▸ **Task 1**:
Retype the part of the notebook that begins with the words containing "(2) Based on" and ends with "articles_df.head(5)".
▸ **Task 2**:
Render this sentence from the notebook in English: "ここからは、前回のNotebookと基本的に同一ですので、解説は省略します。"

▸ **Passage**:
______

The contents hereafter is basically same as my previous notebook below, and hence I'll omit the explanation.

ここからは、前回のNotebookと基本的に同一ですので、解説は省略します。

https://www.kaggle.com/code/junjitakeshima/h-m-easy-grouping-by-sex-attribute-age-en-jp

In [None]:
customers_df["age"].plot.hist(bins=50)

In [None]:
age_id = 0
age_group = pd.DataFrame(columns =["age","age_id"])
age=16

for i in range(53) :
    if age < 30 :
        temp_group = pd.DataFrame({"age":[age, age+1], "age_id":[age_id, age_id]})
        age_group = age_group.append(temp_group)
        age += 2
        age_id += 1
    elif  age < 60 :
        temp_group = pd.DataFrame({"age":[age, age+1, age+2, age+3, age+4],"age_id":[age_id, age_id, age_id, age_id, age_id]})
        age_group = age_group.append(temp_group)
        age += 5
        age_id += 1
    else:
        temp_group = pd.DataFrame({"age":[age], "age_id":[age_id]})
        age_group = age_group.append(temp_group)
        age += 1

16-99 age will be grouped into age_id 0-13.   

16~99歳の年齢を0～13までのage_idにグルーピング

In [None]:
age_group

In [None]:
customers_df = pd.merge(customers_df, age_group, on="age", how = "left")
customers_df = customers_df.drop(["FN", "Active", "club_member_status", "fashion_news_frequency"], axis=1)
customers_df

# 5. Grouping by Sex/Attribute

**Approach**  
(1) Based on "index_group_name" in article list, Purchase history will be classified as "Women's item", "Men's item", "Kid's item", etc.  
(2) Based on the purchase history, classify the customers into 5 attributes, guessing those who purchased more Women's items are Women, and those who purchased more Men's items are Men, etc.  

**アプローチ**  
(1) 品目リストのindex_group_nameをもとに、購入履歴を女性用品・男性用品・子供用品等に分類  
(2) 女性用の購入履歴が多い顧客を女性、男性用の購入履歴が多い顧客を男性、という具合に顧客層を5つの属性に分類  
　　（女性　／　ヤング(Divided)　／　男性　／　子持ち　／　スポーツパーソン）

In [None]:
articles_df.head(5)

______

▸ **Provided data**:
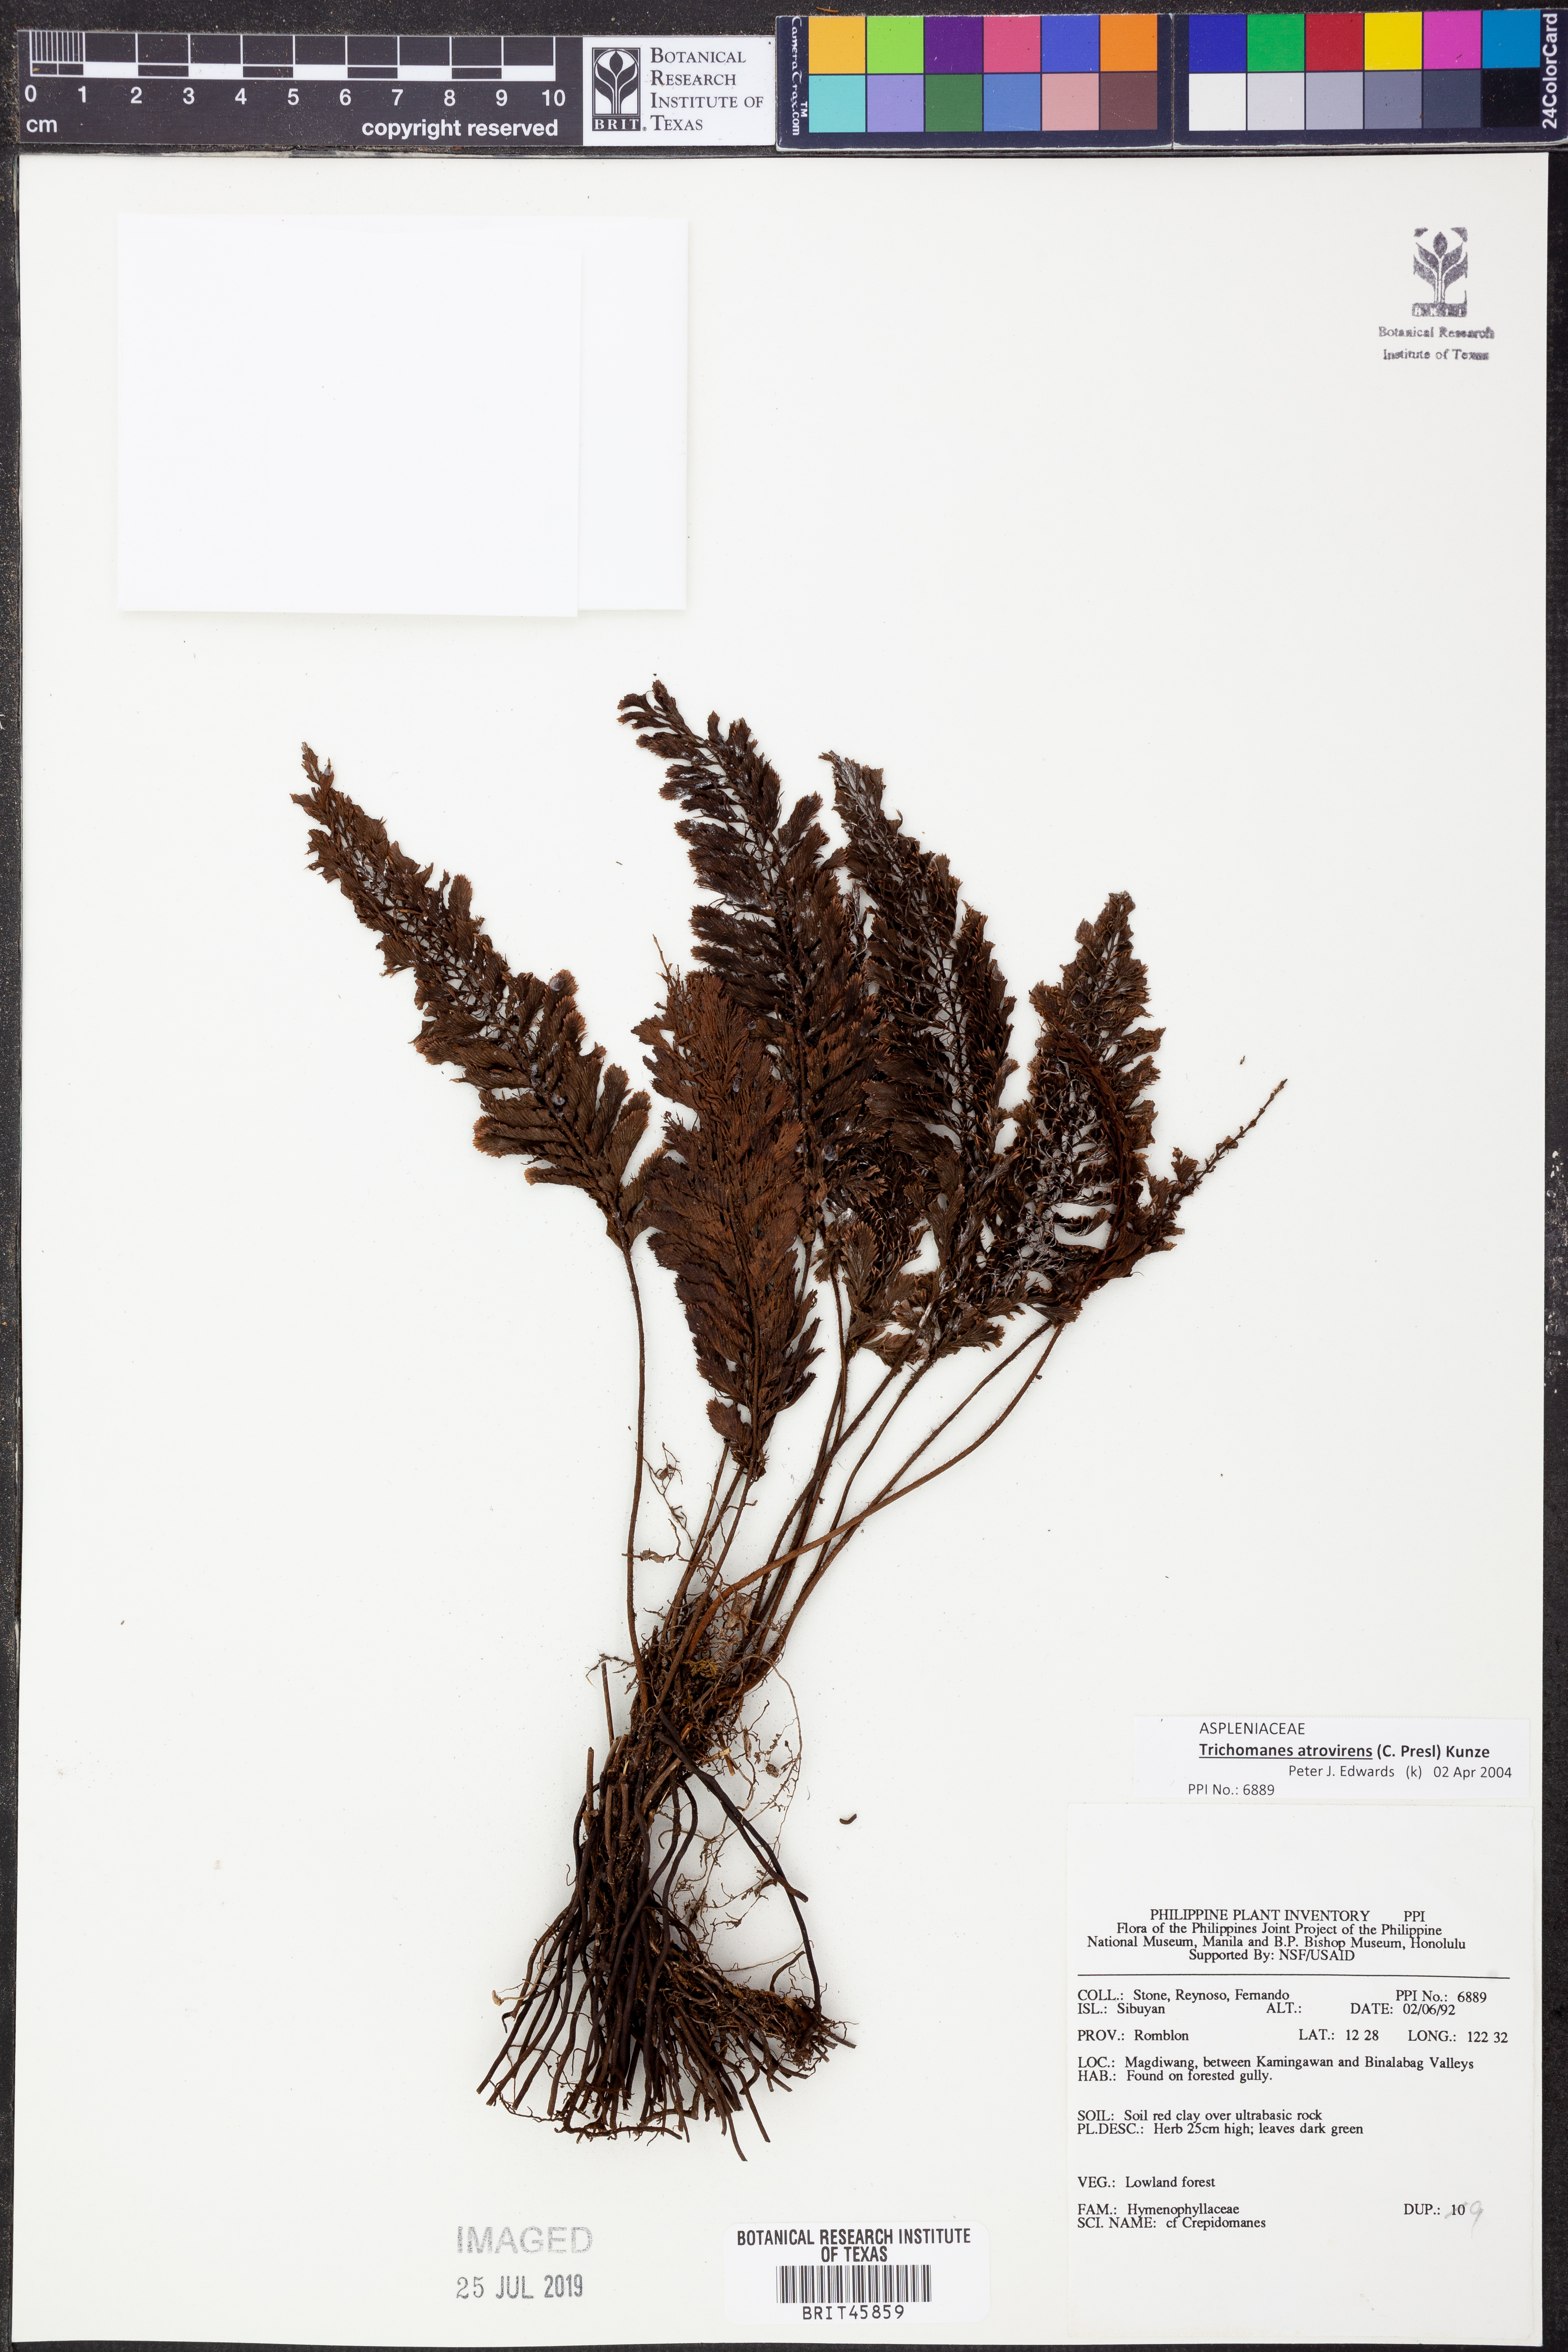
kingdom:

______

▸ **Expected answer 1**:
(2) Based on the purchase history, classify the customers into 5 attributes, guessing those who purchased more Women's items are Women, and those who purchased more Men's items are Men, etc.  

**アプローチ**  
(1) 品目リストのindex_group_nameをもとに、購入履歴を女性用品・男性用品・子供用品等に分類  
(2) 女性用の購入履歴が多い顧客を女性、男性用の購入履歴が多い顧客を男性、という具合に顧客層を5つの属性に分類  
　　（女性　／　ヤング(Divided)　／　男性　／　子持ち　／　スポーツパーソン）

In [None]:
articles_df.head(5)

▸ **Expected answer 2**:
From here on, the content is basically the same as my previous notebook, so I will omit the explanation.